# Lorbeerkranz, selbst erstellen?



## subzero (18. Januar 2004)

Halli und Hallo...
Ich brauche einen Lorbeerkrantz (das ist son Ding was Cesar aufm Kopf hatte), wie erstelle ich so einen -  gibt es andere Möglichkeiten als den Zeichenstift?

 - 2 Dimensional, verstehst sich


Danke schöööön


----------



## PEZ (19. Januar 2004)

Huhu.

Das ist lustig. Genau das gleiche hab ich jetzt am Wochenende gebraucht. Ich habs aber dann doch verworfen. 

Es gibt mehrere Möglichkeiten. Einscannen und colorieren, Bauen und Fotografieren, in einem Vektorprogramm zeichnen, in Photoshop erstellen und und und... Es kommt ein bischen darauf an wie das Endergebnis aussehen soll.

Vielleicht kannst du da noch was näheres zu schreiben. ( Vielleicht hast du ja ein Beispielbild oder eine Stilvorlage an der wir uns orientieren können)

Gruss PEZ

edit: 2d = vektorzeichnung?


----------



## subzero (19. Januar 2004)

Vektorzeichnung wäre am besten, auch noch in Photoshop, da ich es auch für Kleidung brauche (Druck)

http://www.fatoe.com sowas in der Richtung!

//edit...
Bin aber langsam schon so weit und sage, ein Dingbath reicht mir *g*


----------



## Martin Schaefer (19. Januar 2004)

Hmm, du willst also die Form eines Lorbeerkranzes.
Form ... Da fällt mir doch spontan das "Eigene-Formen-Werkzeug" ein.
Und was kann man da machen? Ja, man kann auch externe Sammlungen
von Formen importieren und verwenden. WOW.

Jetzt müsste man nur noch eine Sammlung von Formen finden,
wo ein Lorbeerkranz dabei ist. Au Backe, wie geht das denn?

Ach schau an: http://www.tutorials.de/tutorials128668.html
Das ist aber klasse, dass da jemand sich die Mühe gemacht hat.

#####

GESTELLTE AUFGABE A: Gib bitte alles vom Anfang der Datensätze bis hinunter zur Zeile mit „part at (403, 292)“ unverändert wieder, beide Enden eingeschlossen.

Aus einer Sammlung entnommene Daten:
#####

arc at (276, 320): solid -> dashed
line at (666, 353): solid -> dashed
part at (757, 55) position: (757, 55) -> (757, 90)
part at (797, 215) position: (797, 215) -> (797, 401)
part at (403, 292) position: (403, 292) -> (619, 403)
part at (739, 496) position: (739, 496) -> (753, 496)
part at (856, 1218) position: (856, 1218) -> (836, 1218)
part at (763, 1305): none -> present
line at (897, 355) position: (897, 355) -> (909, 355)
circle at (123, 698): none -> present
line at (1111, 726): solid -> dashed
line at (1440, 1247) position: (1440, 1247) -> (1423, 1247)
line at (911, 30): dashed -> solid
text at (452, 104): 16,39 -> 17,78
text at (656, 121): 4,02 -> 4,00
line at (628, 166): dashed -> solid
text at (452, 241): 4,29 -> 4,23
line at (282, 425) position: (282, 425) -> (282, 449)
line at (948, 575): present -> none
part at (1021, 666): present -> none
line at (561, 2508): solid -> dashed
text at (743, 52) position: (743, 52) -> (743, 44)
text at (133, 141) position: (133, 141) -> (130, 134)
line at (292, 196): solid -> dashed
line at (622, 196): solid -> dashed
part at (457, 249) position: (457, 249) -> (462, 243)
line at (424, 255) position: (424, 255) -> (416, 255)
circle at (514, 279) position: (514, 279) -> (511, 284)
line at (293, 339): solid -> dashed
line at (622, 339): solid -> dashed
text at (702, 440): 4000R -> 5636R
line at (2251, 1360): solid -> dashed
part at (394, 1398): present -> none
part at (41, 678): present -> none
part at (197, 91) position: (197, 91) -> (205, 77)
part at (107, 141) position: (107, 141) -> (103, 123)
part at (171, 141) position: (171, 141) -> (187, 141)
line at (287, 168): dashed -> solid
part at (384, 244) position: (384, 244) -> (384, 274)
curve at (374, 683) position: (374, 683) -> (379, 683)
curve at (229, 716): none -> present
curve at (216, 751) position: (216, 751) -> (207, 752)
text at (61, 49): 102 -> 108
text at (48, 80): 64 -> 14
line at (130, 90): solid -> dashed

#####

GESTELLTE AUFGABE B: Führe den Forumsthread zum Lorbeerkranz nach seinem letzten Satz weiter.

ERGEBNIS A:
arc at (276, 320): solid -> dashed
line at (666, 353): solid -> dashed
part at (757, 55) position: (757, 55) -> (757, 90)
part at (797, 215) position: (797, 215) -> (797, 401)
part at (403, 292) position: (403, 292) -> (619, 403)

ERGEBNIS B:
Und wie der Zufall so will findet sich so ganz schnell:
http://share.studio.adobe.com/axAssetDetailSubmit.asp?aID=9384

Na was soll man da sagen? Unglaublich, was man über tutorials.de alles findet, oder?  

Gruß
Martin


----------



## subzero (19. Januar 2004)

**lol**

Mhm, ich fasse es mal als Hilfe auf. Danke schön.

Allerdings sind mir die Glieder etwas zu simpel und diese Form sieht halt etwas zu schlicht aus. Habe auch weiter gesucht bei Adobe Exchange (naja die anderen Links waren nich so brauchbar).

/edit..
ich habe dahingehen weiter gesucht, leider nicht an lorbeerkräntzen gefudnen, allerdings Links für dieses "Tutorial Links Thread":
http://www.secretfaces.com/shapesmisc.htm
http://www.freephotoshop.com/html/free_shapes.html
http://www.studio911design.com/psshapes/shapes.html
http://graphicssoft.about.com/library/free/blfree_pssh1.htm


----------



## Martin Schaefer (19. Januar 2004)

Hi subzero,

es war als Hilfe gemeint, wenn auch etwas ironisch verpackt.
Kein böser Wille dahinter. 

Da du die Formen ja als Pfade erstellen kannst hast du doch
die Möglichkeit, an den Vektoren rumzuzupfen. Ein wenig
Handarbeit ist doch für das eigene Werk akzeptabel?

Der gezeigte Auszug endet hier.